Among the events that winemaker Roman Roth (winemaker of Roanoke Vineyards as well as Wolffer Estates) had to deal with in 2013 were: A hot summer, an earthquake and Hurricane Irene in August, Tropical Storm Lee in September and a Halloween Nor’Easter that brought 2” of snow. The grape harvest at many Long Island Vineyards that year was greatly reduced and a few wineries had certain varieties of grapes totally wiped out. As Queen Elizabeth II famously said in 1992, it was an “Annus horribilis”.
Which leads to the question, is it possible to have a great wine in a bad year? That was the theme of a recent blind tasting at Roanoke Vineyards. In this tasting, we compared three wines from the difficult year of 2011 with two wines from 2013, a year considered by many to be one of the best on Long Island.
For me, most blind tastings are a mix of satisfaction, revelation, embarrassment and enjoyment. And this tasting was no exception. The first order of business was to decide my personal preferences and I gave each wine a score from 0–10. Next, I attempted to determine which were the wines from the challenging year, which is an entirely different objective than just rating my favorite wines. And lastly, I made a guess at the grape variety.
How did I do? Satisfaction: I successfully predicted 3 out of the 5 wines in the 2011 vs 2013 comparison. Revelation: My two favorite wines of the evening were the two Cab Francs and my least favorites were the two Merlots. (Which in retrospect makes perfect sense, as I personally prefer drinking Cab Franc over Merlot.) Embarrassment: I guessed wrong on 5 out of the 6 grape varieties. And of course tasting wine with a group of fellow connoisseurs on a cold winter day was great fun.

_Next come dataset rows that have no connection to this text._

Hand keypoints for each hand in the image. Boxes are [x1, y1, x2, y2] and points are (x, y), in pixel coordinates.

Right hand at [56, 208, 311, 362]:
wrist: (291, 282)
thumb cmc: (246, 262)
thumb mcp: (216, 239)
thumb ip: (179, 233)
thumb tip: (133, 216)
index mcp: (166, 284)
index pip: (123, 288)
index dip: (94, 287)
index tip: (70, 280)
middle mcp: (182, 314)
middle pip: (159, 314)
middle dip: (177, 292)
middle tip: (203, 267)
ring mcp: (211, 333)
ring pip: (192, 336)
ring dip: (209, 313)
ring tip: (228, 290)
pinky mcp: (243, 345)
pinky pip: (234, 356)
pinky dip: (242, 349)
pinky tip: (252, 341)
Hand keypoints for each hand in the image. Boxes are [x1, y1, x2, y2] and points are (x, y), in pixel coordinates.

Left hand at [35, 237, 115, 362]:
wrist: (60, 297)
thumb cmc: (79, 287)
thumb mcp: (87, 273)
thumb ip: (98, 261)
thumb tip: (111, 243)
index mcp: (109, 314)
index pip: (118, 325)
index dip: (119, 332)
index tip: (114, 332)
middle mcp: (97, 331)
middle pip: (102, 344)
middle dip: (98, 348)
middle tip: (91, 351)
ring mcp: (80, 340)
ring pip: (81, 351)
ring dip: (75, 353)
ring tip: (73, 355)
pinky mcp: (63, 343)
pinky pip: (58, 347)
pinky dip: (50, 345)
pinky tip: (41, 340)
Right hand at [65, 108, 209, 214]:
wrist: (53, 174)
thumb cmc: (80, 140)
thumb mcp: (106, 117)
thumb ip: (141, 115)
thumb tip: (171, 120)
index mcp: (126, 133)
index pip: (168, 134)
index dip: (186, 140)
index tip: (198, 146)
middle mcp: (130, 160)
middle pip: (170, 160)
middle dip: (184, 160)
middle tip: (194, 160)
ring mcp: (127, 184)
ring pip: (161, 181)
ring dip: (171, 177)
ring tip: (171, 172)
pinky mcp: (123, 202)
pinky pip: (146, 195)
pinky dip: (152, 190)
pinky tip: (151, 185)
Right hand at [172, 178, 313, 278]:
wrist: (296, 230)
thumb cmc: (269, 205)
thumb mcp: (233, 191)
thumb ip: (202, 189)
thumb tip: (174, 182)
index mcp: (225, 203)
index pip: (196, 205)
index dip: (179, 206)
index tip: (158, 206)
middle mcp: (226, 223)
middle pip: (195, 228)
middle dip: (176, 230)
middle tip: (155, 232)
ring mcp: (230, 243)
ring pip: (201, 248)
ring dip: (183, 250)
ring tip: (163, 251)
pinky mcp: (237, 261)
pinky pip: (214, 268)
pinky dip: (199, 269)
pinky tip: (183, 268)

And as for the question “Can you have a great wine in a bad year? “, the answer is a resounding yes. Good winemakers cope the best they can when presented with difficult circumstances. But great winemakers are able to produce consistently great wine year after year regardless of the circumstances. While it’s not a bad idea to buy/drink wines from a year that is considered to be a great year, the reality is that great wines can be produced in any given year. If you stick with the Great Years Only strategy, you’ll likely miss out on some hidden gems. Like the Roanoke Vineyards’ Time and Place (a mostly Cabernet Sauvignon red blend) and Gabby’s Cab Franc, both of which are outstanding wines from 2011.